Has Microsoft’s neural machine translation (NMT) really reached parity with human translation?

Has Microsoft’s neural machine translation (NMT) really reached parity with human translation?

by Pisana Ferrari – cApStAn Ambassador to the Global Village

While at cApStAn we investigate how neural machine translation (NMT) can be used to improve a human translator’s output rate while increasing consistency, blue chip companies driving the progress in NMT still fall into the trap of comparing the NMT output with human output. Microsoft has again claimed that its NMT has reached parity with human translation. It has indeed made huge progress but is not yet sophisticated enough to meet the claim: this is the conclusion Tommi Nieminen, translation technology developer, has come to after a careful analysis of the Microsoft research. His analysis is referenced in the latest edition of the “Tool Box Journal”, a computer journal for translation professionals. We at cApStAn believe that parity of NMT with human translation is far less interesting than reports on how efficient a human translator can become when integrating state of the art NMT in the translation workflow and using it with discernment.
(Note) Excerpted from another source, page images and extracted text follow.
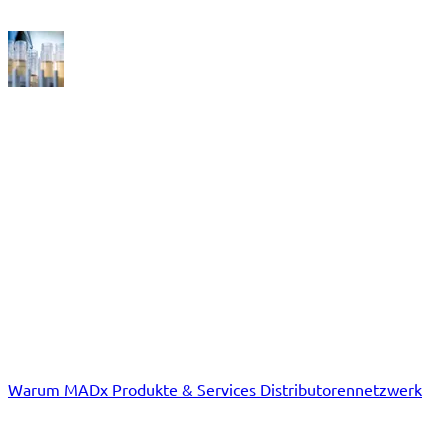
FAQ
ERLEBEN SIE DIE REVOLUTION DER ALLERGIEDIAGNOSTIK!
Distributoren
Warum MADx
Produkte & Services
Distributoren­netzwerk
Labore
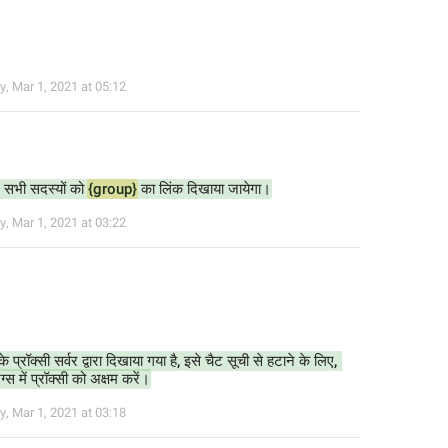
y
,
Mar 1, 2021 at 05:12
ं सभी सदस्यों को 
{group}
 का लिंक दिखाया जायेगा।
y
,
Mar 1, 2021 at 03:22
्रॉक्सी सर्वर द्वारा दिखाया गया है, इसे चैट सूची से हटाने के लिए, 
ग्स में प्रॉक्सी को अक्षम करें।
y
,
Mar 1, 2021 at 03:18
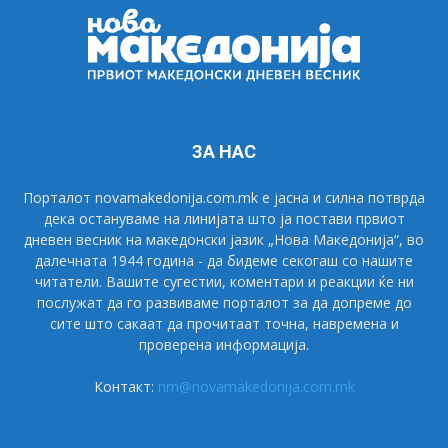
ЗА НАС
Порталот novamakedonija.com.mk е јасна и силна потврда
дека остануваме на линијата што ја постави првиот
дневен весник на македонски јазик „Нова Македонија“, во
далечната 1944 година - да бидеме секогаш со нашите
читатели. Вашите сугестии, коментари и реакции ќе ни
послужат да го развиваме порталот за да допреме до
сите што сакаат да прочитаат точна, навремена и
проверена информација.
Контакт:
nm@novamakedonija.com.mk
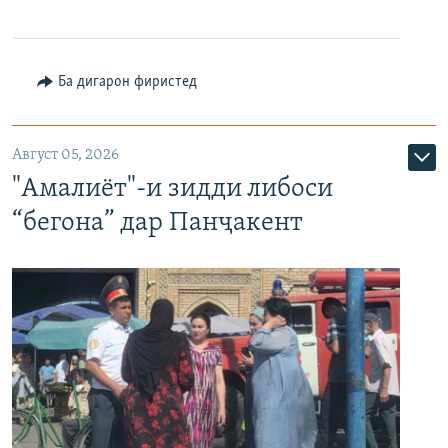
Ба дигарон фиристед
Август 05, 2026
"Амалиёт"-и зидди либоси
“бегона” дар Панҷакент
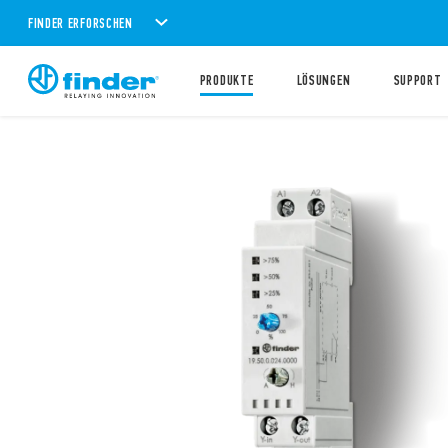
FINDER ERFORSCHEN
PRODUKTE
LÖSUNGEN
SUPPORT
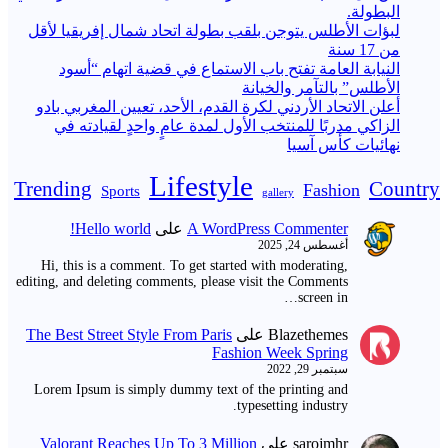
البطولة.
لبؤات الأطلس يتوجن بلقب بطولة اتحاد شمال إفريقيا لأقل
من 17 سنة
النيابة العامة تفتح باب الاستماع في قضية اتهام “أسود
الأطلس” بالتآمر والخيانة
أعلن الاتحاد الأردني لكرة القدم، الأحد، تعيين المغربي بادو
الزاكي مدربًا للمنتخب الأول لمدة عامٍ واحدٍ لقيادته ​في
نهائيات كأس آسيا
Lifestyle
Trending
Country
Fashion
Sports
gallery
A WordPress Commenter
على
Hello world!
أغسطس 24, 2025
Hi, this is a comment. To get started with moderating,
editing, and deleting comments, please visit the Comments
screen in…
Blazethemes
على
The Best Street Style From Paris
Fashion Week Spring
سبتمبر 29, 2022
Lorem Ipsum is simply dummy text of the printing and
typesetting industry.
sarojmhr
على
Valorant Reaches Up To 3 Million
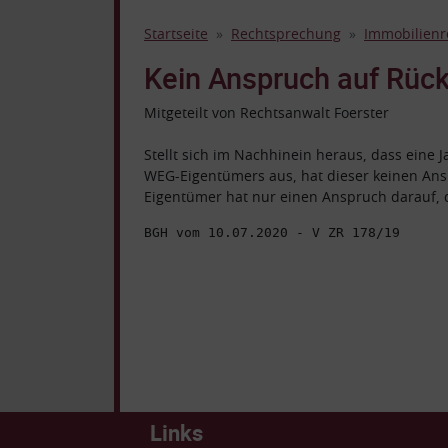
Startseite
Rechtsprechung
Immobilienr
Kein Anspruch auf Rück
Mitgeteilt von Rechtsanwalt Foerster
Stellt sich im Nachhinein heraus, dass eine 
WEG-Eigentümers aus, hat dieser keinen Ansp
Eigentümer hat nur einen Anspruch darauf, 
BGH vom 10.07.2020 - V ZR 178/19
Links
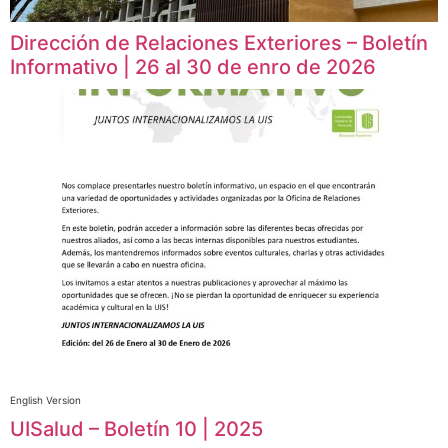
Dirección de Relaciones Exteriores – Boletín
Informativo | 26 al 30 de enro de 2026
English Version
UISalud – Boletín 10 | 2025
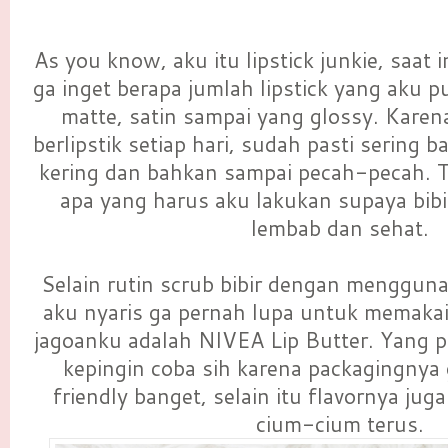
As you know, aku itu lipstick junkie, saat 
ga inget berapa jumlah lipstick yang aku p
matte, satin sampai yang glossy. Karen
berlipstik setiap hari, sudah pasti sering b
kering dan bahkan sampai pecah-pecah. Ta
apa yang harus aku lakukan supaya bibi
lembab dan sehat.
Selain rutin scrub bibir dengan menggun
aku nyaris ga pernah lupa untuk memakai 
jagoanku adalah NIVEA Lip Butter. Yang pe
kepingin coba sih karena packagingnya 
friendly banget, selain itu flavornya juga
cium-cium terus.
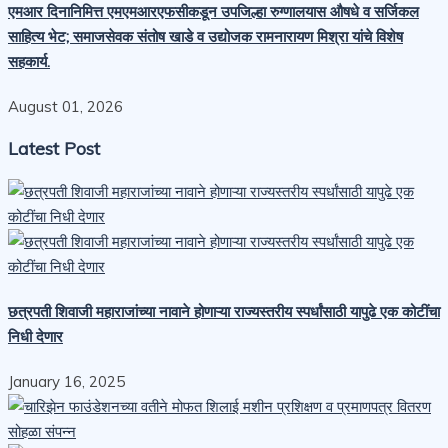
एमआर दिनानिमित्त एमएमआरएफसीकडून उपजिल्हा रुग्णालयास औषधे व सर्जिकल
साहित्य भेट; समाजसेवक संतोष खाडे व उद्योजक रामनारायण मिश्रा यांचे विशेष
सहकार्य.
August 01, 2026
Latest Post
छत्रपती शिवाजी महाराजांच्या नावाने होणाऱ्या राज्यस्तरीय स्पर्धांसाठी यापुढे एक कोटींचा
निधी देणार
January 16, 2025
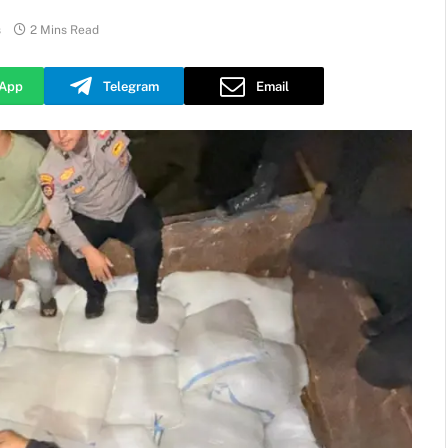
s
2 Mins Read
App
Telegram
Email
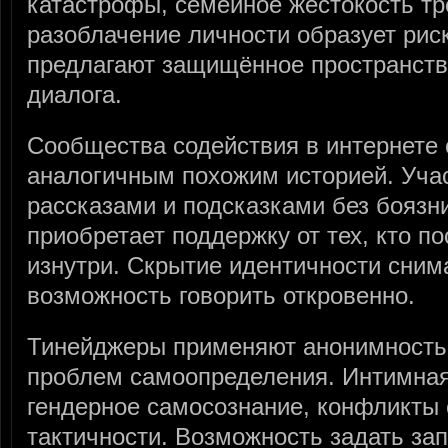
катастрофы, семейное жестокость тр
разоблачение личности образует ри
предлагают защищённое пространств
диалога.
Сообщества содействия в интернете
аналогичным похожим историей. Уча
рассказами и подсказками без боязн
приобретает поддержку от тех, кто п
изнутри. Скрытие идентичности сним
возможность говорить откровенно.
Тинейджеры применяют анонимность
проблем самоопределения. Интимная
гендерное самосознание, конфликты
тактичности. Возможность задать за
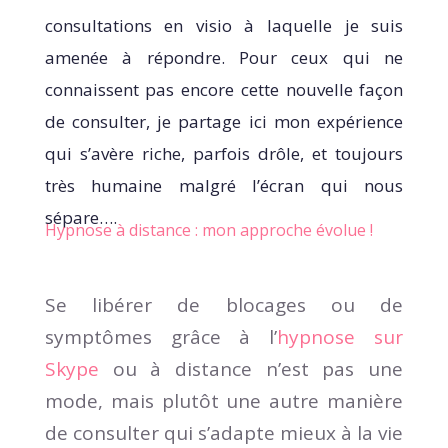
consultations en visio à laquelle je suis
amenée à répondre. Pour ceux qui ne
connaissent pas encore cette nouvelle façon
de consulter, je partage ici mon expérience
qui s’avère riche, parfois drôle, et toujours
très humaine malgré l’écran qui nous
sépare….
Hypnose à distance : mon approche évolue !
Se libérer de blocages ou de
symptômes grâce à l’
hypnose sur
Skype
ou à distance n’est pas une
mode, mais plutôt une autre manière
de consulter qui s’adapte mieux à la vie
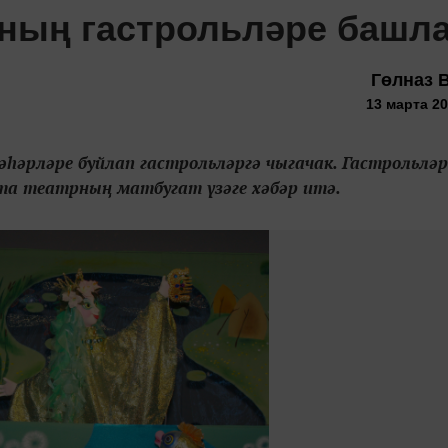
ының гастрольләре башл
Гөлназ 
13 марта 20
һәрләре буйлап гастрольләргә чыгачак. Гастрольләр
та театрның матбугат үзәге хәбәр итә.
The author points out, first of all, that Microsoft compared NMT with translations produced by non-native translators, i.e. native Chinese-speakers translating into English. Nieminen says that while this is not stated specifically in the paper it was obvious from reading the reference translations. According to him only exceptional translators can translate competently into a language that is not their native language. Examples are given in the article of a number of mistakes in the translation into English, and even sentences that were technically correct were “stilted and unidiomatic”. 

What about the judges called in to evaluate the quality of the translation? According to Microsoft, human parity is achieved when a “bilingual” human judges the quality equivalent. Nieminen points out that being bilingual does not always or necessarily imply the kind of competence that is required to evaluate the quality of a translation. And, even so, in manual translation evaluation it is often observed that judges have trouble understanding the instructions and may consequently form their own strategies for scoring sentences.
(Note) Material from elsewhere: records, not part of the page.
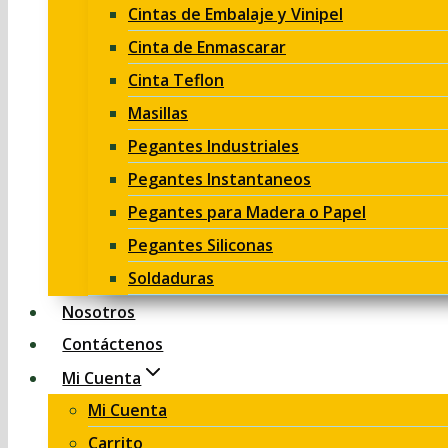
Cintas de Embalaje y Vinipel
Cinta de Enmascarar
Cinta Teflon
Masillas
Pegantes Industriales
Pegantes Instantaneos
Pegantes para Madera o Papel
Pegantes Siliconas
Soldaduras
Nosotros
Contáctenos
Mi Cuenta
Mi Cuenta
Carrito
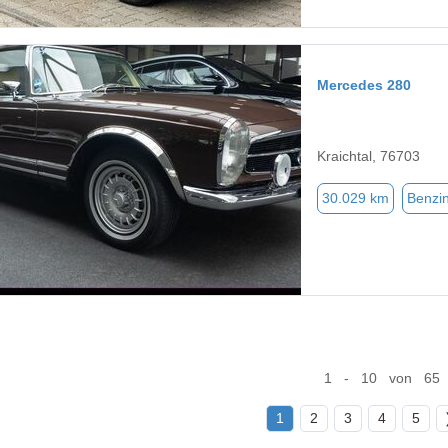
Mercedes 280
Kraichtal, 76703
30.029 km
Benzi
1 - 10 von 65
1
2
3
4
5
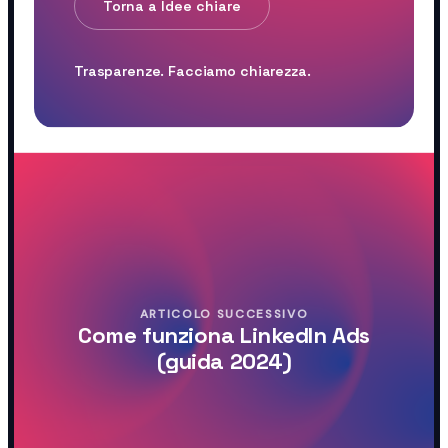
Torna a Idee chiare
Trasparenze. Facciamo chiarezza.
ARTICOLO SUCCESSIVO
Come funziona LinkedIn Ads
(guida 2024)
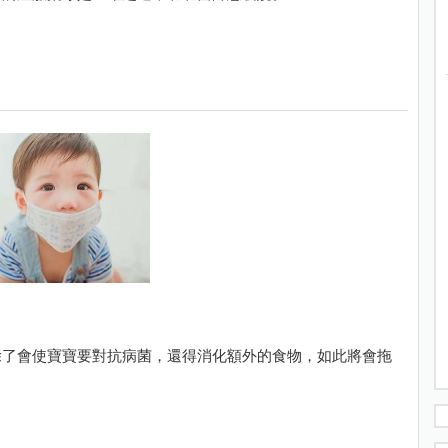
除了會使寶寶要對抗病菌，還得消化額外的食物，如此將會拖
In the research report Microsoft acknowledges that its NMT translation was not error-free but it adds that “machines, like humans, will continue to make mistakes”. The percentage of errors was relatively high, in particular in terms of incorrect words, grammatical mistakes, missing words and named entity mistakes. Nieminen says that, by contrast, expert human translators can consistently produce virtually error free translations (if not pressed for time, he adds).

Finally, and this a point that keeps coming up when talking of NMT, Nieminen says that the evaluation of independent sentences is not sufficient to demonstrate human parity: “human translations are produced within textual, cultural and other contexts”, and these are vital elements of a true understanding.